§ Directions for this task: For this task, output every entry below exactly and omit the pictures.

§ Source material:
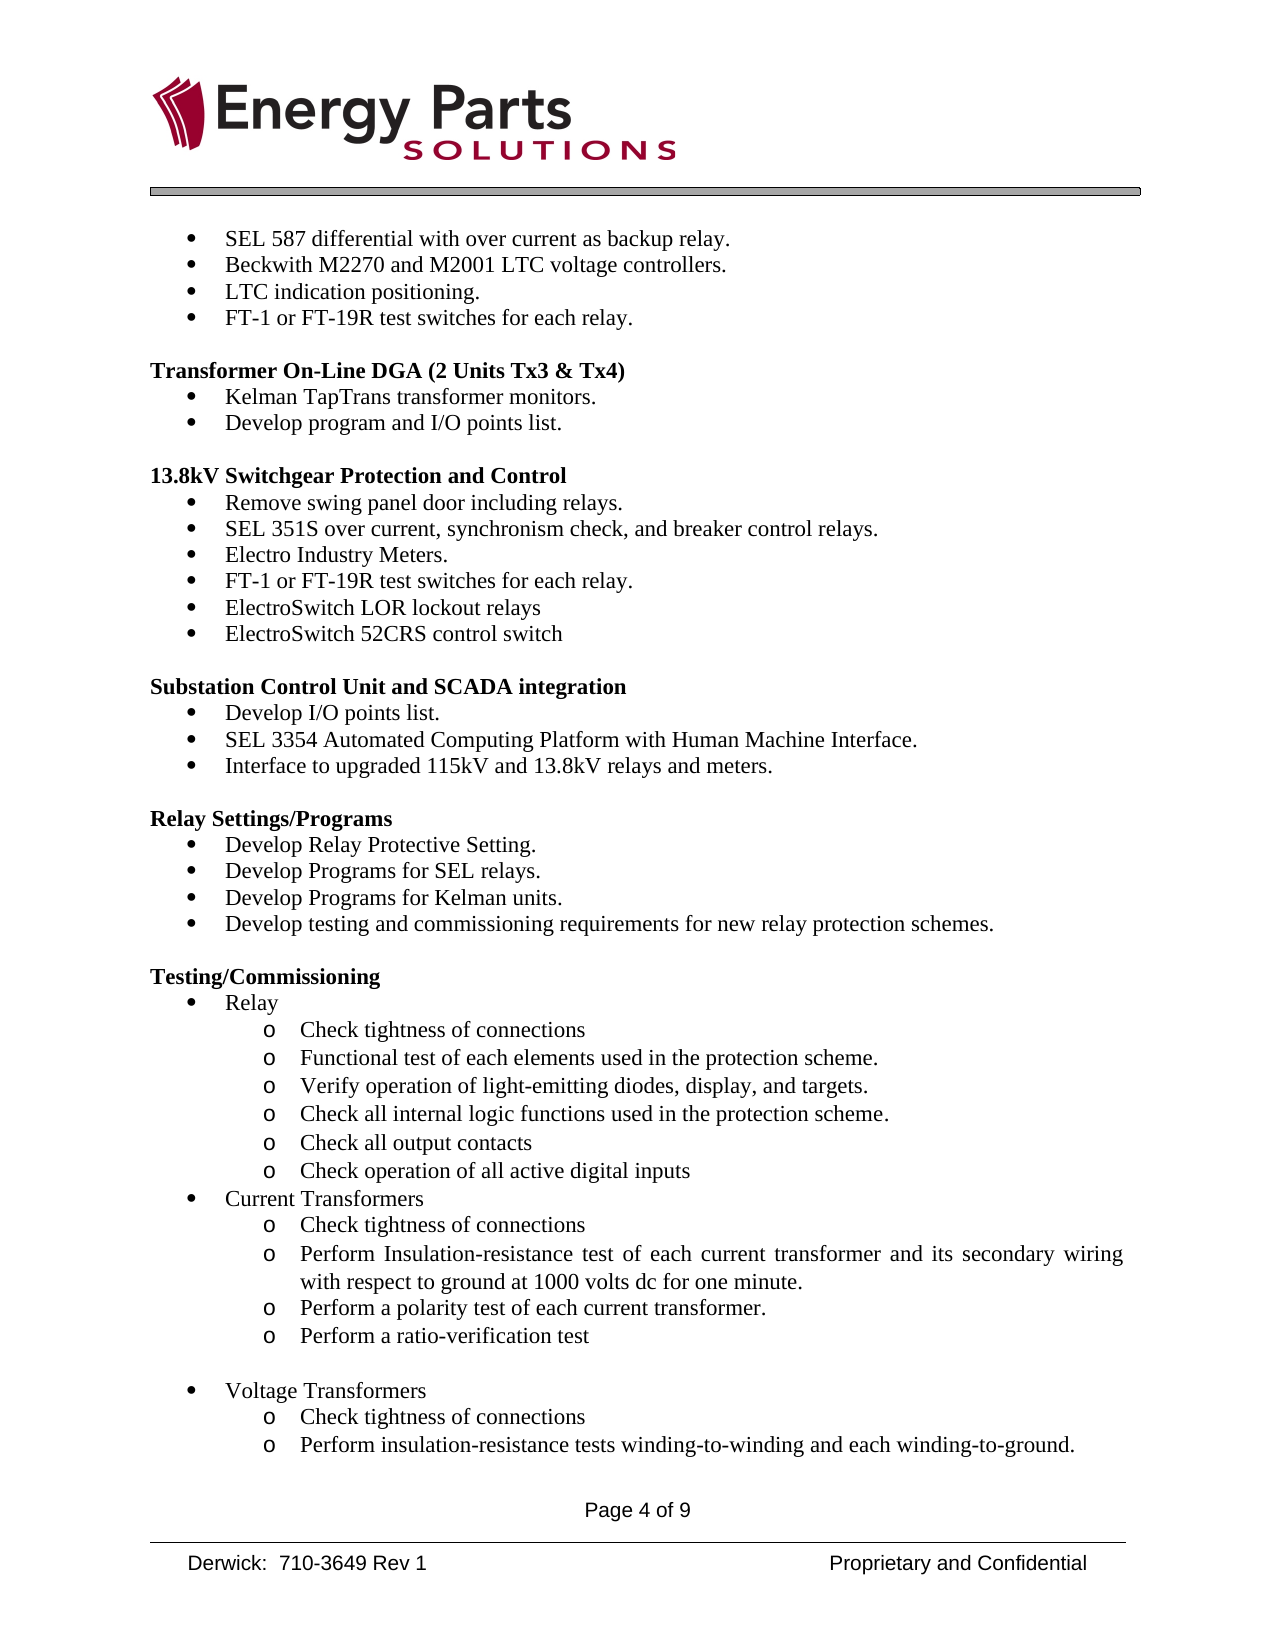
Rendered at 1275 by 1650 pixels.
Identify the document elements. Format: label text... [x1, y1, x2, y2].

list Perform a ratio-verification test [262, 1322, 1125, 1351]
list Develop Programs for Kelman units. [187, 884, 1125, 910]
list SEL 3354 Automated Computing Platform with Human Machine Interface. [187, 726, 1125, 752]
list FT-1 or FT-19R test switches for each relay. [187, 568, 1125, 594]
list Electro Industry Meters. [187, 541, 1125, 568]
list LTC indication positioning. [187, 278, 1125, 304]
list Voltage Transformers [187, 1377, 1125, 1403]
text Transformer On-Line DGA (2 Units Tx3 & Tx4) [150, 357, 1125, 383]
list SEL 351S over current, synchronism check, and breaker control relays. [187, 515, 1125, 541]
list Kelman TapTrans transformer monitors. [187, 383, 1125, 409]
list ElectroSwitch 52CRS control switch [187, 620, 1125, 647]
list Check all internal logic functions used in the protection scheme. [262, 1100, 1125, 1128]
text Substation Control Unit and SCADA integration [150, 673, 1125, 699]
list Beckwith M2270 and M2001 LTC voltage controllers. [187, 251, 1125, 278]
list Check tightness of connections [262, 1211, 1125, 1239]
list Perform insulation-resistance tests winding-to-winding and each winding-to-ground. [262, 1432, 1125, 1460]
list FT-1 or FT-19R test switches for each relay. [187, 304, 1125, 330]
text Relay Settings/Programs [150, 805, 1125, 831]
picture [150, 75, 675, 160]
list Check all output contacts [262, 1128, 1125, 1157]
list SEL 587 differential with over current as backup relay. [187, 225, 1125, 251]
list Interface to upgraded 115kV and 13.8kV relays and meters. [187, 752, 1125, 778]
list Develop program and I/O points list. [187, 409, 1125, 436]
list Check tightness of connections [262, 1403, 1125, 1432]
list Develop Programs for SEL relays. [187, 857, 1125, 884]
list Develop I/O points list. [187, 699, 1125, 726]
list Current Transformers [187, 1185, 1125, 1211]
list Check operation of all active digital inputs [262, 1157, 1125, 1185]
list Remove swing panel door including relays. [187, 488, 1125, 515]
list Perform a polarity test of each current transformer. [262, 1294, 1125, 1322]
text 13.8kV Switchgear Protection and Control [150, 462, 1125, 488]
list Develop testing and commissioning requirements for new relay protection schemes. [187, 910, 1125, 937]
list Check tightness of connections [262, 1016, 1125, 1044]
list Functional test of each elements used in the protection scheme. [262, 1044, 1125, 1072]
list ElectroSwitch LOR lockout relays [187, 594, 1125, 620]
text Testing/Commissioning [150, 963, 1125, 989]
list Verify operation of light-emitting diodes, display, and targets. [262, 1072, 1125, 1100]
list Relay [187, 989, 1125, 1016]
list Develop Relay Protective Setting. [187, 831, 1125, 857]
list Perform Insulation-resistance test of each current transformer and its secondary wiring with respect to ground at 1000 volts dc for one minute. [262, 1239, 1125, 1294]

§ Solution:
Rendered at 1275 by 1650 pixels.
Identify the document elements. Format: label text... [x1, y1, x2, y2].

list Perform a ratio-verification test [262, 1322, 1125, 1351]
list Develop Programs for Kelman units. [187, 884, 1125, 910]
list SEL 3354 Automated Computing Platform with Human Machine Interface. [187, 726, 1125, 752]
list FT-1 or FT-19R test switches for each relay. [187, 568, 1125, 594]
list Electro Industry Meters. [187, 541, 1125, 568]
list LTC indication positioning. [187, 278, 1125, 304]
list Voltage Transformers [187, 1377, 1125, 1403]
text Transformer On-Line DGA (2 Units Tx3 & Tx4) [150, 357, 1125, 383]
list SEL 351S over current, synchronism check, and breaker control relays. [187, 515, 1125, 541]
list Kelman TapTrans transformer monitors. [187, 383, 1125, 409]
list ElectroSwitch 52CRS control switch [187, 620, 1125, 647]
list Check all internal logic functions used in the protection scheme. [262, 1100, 1125, 1128]
text Substation Control Unit and SCADA integration [150, 673, 1125, 699]
list Beckwith M2270 and M2001 LTC voltage controllers. [187, 251, 1125, 278]
list Check tightness of connections [262, 1211, 1125, 1239]
list Perform insulation-resistance tests winding-to-winding and each winding-to-ground. [262, 1432, 1125, 1460]
list FT-1 or FT-19R test switches for each relay. [187, 304, 1125, 330]
text Relay Settings/Programs [150, 805, 1125, 831]
picture [150, 75, 675, 160]
list Check all output contacts [262, 1128, 1125, 1157]
list SEL 587 differential with over current as backup relay. [187, 225, 1125, 251]
list Interface to upgraded 115kV and 13.8kV relays and meters. [187, 752, 1125, 778]
list Develop program and I/O points list. [187, 409, 1125, 436]
list Check tightness of connections [262, 1403, 1125, 1432]
list Develop Programs for SEL relays. [187, 857, 1125, 884]
list Develop I/O points list. [187, 699, 1125, 726]
list Current Transformers [187, 1185, 1125, 1211]
list Check operation of all active digital inputs [262, 1157, 1125, 1185]
list Remove swing panel door including relays. [187, 488, 1125, 515]
list Perform a polarity test of each current transformer. [262, 1294, 1125, 1322]
text 13.8kV Switchgear Protection and Control [150, 462, 1125, 488]
list Develop testing and commissioning requirements for new relay protection schemes. [187, 910, 1125, 937]
list Check tightness of connections [262, 1016, 1125, 1044]
list Functional test of each elements used in the protection scheme. [262, 1044, 1125, 1072]
list ElectroSwitch LOR lockout relays [187, 594, 1125, 620]
text Testing/Commissioning [150, 963, 1125, 989]
list Verify operation of light-emitting diodes, display, and targets. [262, 1072, 1125, 1100]
list Relay [187, 989, 1125, 1016]
list Develop Relay Protective Setting. [187, 831, 1125, 857]
list Perform Insulation-resistance test of each current transformer and its secondary wiring with respect to ground at 1000 volts dc for one minute. [262, 1239, 1125, 1294]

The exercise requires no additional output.